Building a custom computer vision model isn’t easy for those who lack the data science expertise, but Amazon hopes to streamline things with a feature launching ahead of its re:Invent 2019 conference in Las Vegas. Amazon Web Services (AWS) today announced that Rekognition, its cloud-based software-as-a-service computer vision platform, will soon gain custom labels that’ll allow customers to craft object-detecting systems for specific use cases.
Starting December 3, AWS customers will be able to use Rekognition to train models with small sets of labeled images (as few as 10), enabling them to detect esoteric items like “turbochargers” and “transmission torque converters” in photographs of, say, machine parts. Unlike traditional approaches, which require training computer vision models from scratch on large corpora, Rekognition’s custom labels tap transfer learning techniques to achieve what Amazon claims is “state-of-the-art” performance.
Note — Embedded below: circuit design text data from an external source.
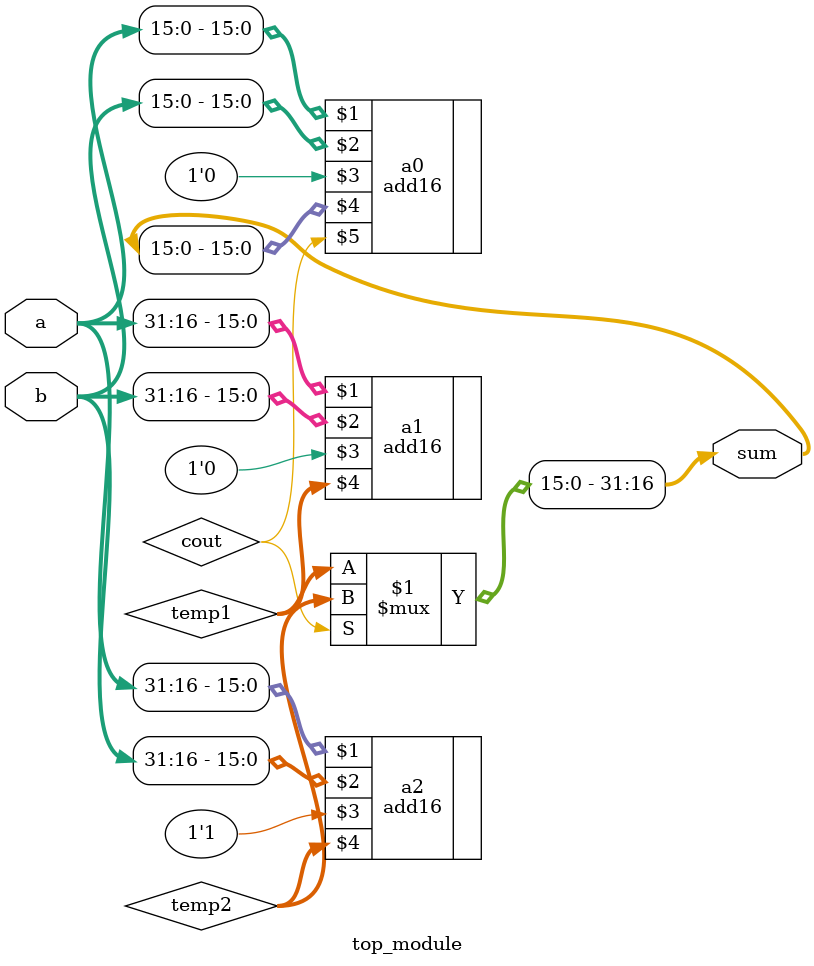
<source format=v>
module top_module(
    input [31:0] a,
    input [31:0] b,
    output [31:0] sum
);
    wire cout;
    wire [15:0] temp1, temp2;
    add16 a0 (a[15:0], b[15:0], 1'b0, sum[15:0], cout);
    add16 a1 (a[31:16], b[31:16], 1'b0, temp1);
    add16 a2 (a[31:16], b[31:16], 1'b1, temp2);
    
    assign sum[31:16] = cout ? temp2 : temp1;

  // m = 2
  /*
    wire c, c1,c2;
    wire [15:0] s[1:0];
    
    add16 a1 (a[15:0], b[15:0], 0, sum[15:0], c);
    add16 a2 (a[31:16], b[31:16], 0, s[0], c1);
    add16 a3 (a[31:16], b[31:16], 1, s[1], c2);
    
    assign sum[31:16] = s[c];
    */

endmodule

</source>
According to Amazon, customers like the VidMob and the National Football League’s NFL Media are already using custom labels to generate metadata tags and provide searchable facets for various content creation teams. “[Custom labels] significantly improves the speed in which the team can search for content and enables them to automatically tag elements that previously required manual efforts,” an Amazon spokesperson told VentureBeat via email.
“AWS customers can now easily train high-quality custom vision models with a reasonably small set of labeled images,” wrote Rekognition senior product manager Anushri Mainthia in a blog post. “Doing this requires no ML experience, and with only a few lines of code customers can access Amazon Rekognition’s easy-to-use fully managed Custom Labels API that can process tens of thousands of images stored in Amazon S3 in an hour.”
It’s worth noting that rival Microsoft offers a comparable capability in Azure Custom Vision, which enables developers to build and computer models for specific domains. Google similarly supports bespoke model training in Cloud AutoML Vision Object Detection, which lets users train object-detecting classifiers along with their labels.
Rekognition’s custom labels, then, don’t so much advance the state of the art as bring Amazon’s offering up to speed. However, the feature does signal the degree to which the company considers Rekognition — which launched in 2016 and which can also track celebrities, people moving through a video, and facial attributes — core to its AI-as-a-service businesses’ growth.
Unfortunately for Amazon, Rekognition is perhaps the most controversial of its AI-driven products. In a test in summer 2018, the American Civil Liberties Union demonstrated that Rekognition misidentified 28 Congressional representatives as criminals. In January, MIT researchers published a study that found that Rekognition failed to reliably determine the sex of darker-skinned faces in specific scenarios. And hundreds of Amazon employees have signed open letters protesting the service’s sale to law enforcement.
Amazon for its part says it’s working to improve the accuracy of Rekognition by making funding available for research projects and staff through the AWS Machine Learning Research Grants, most recently through a “significant update” in November 2018. Separately, CEO Jeff Bezos said in September that Amazon’s public policy team is actively developing facial recognition regulations.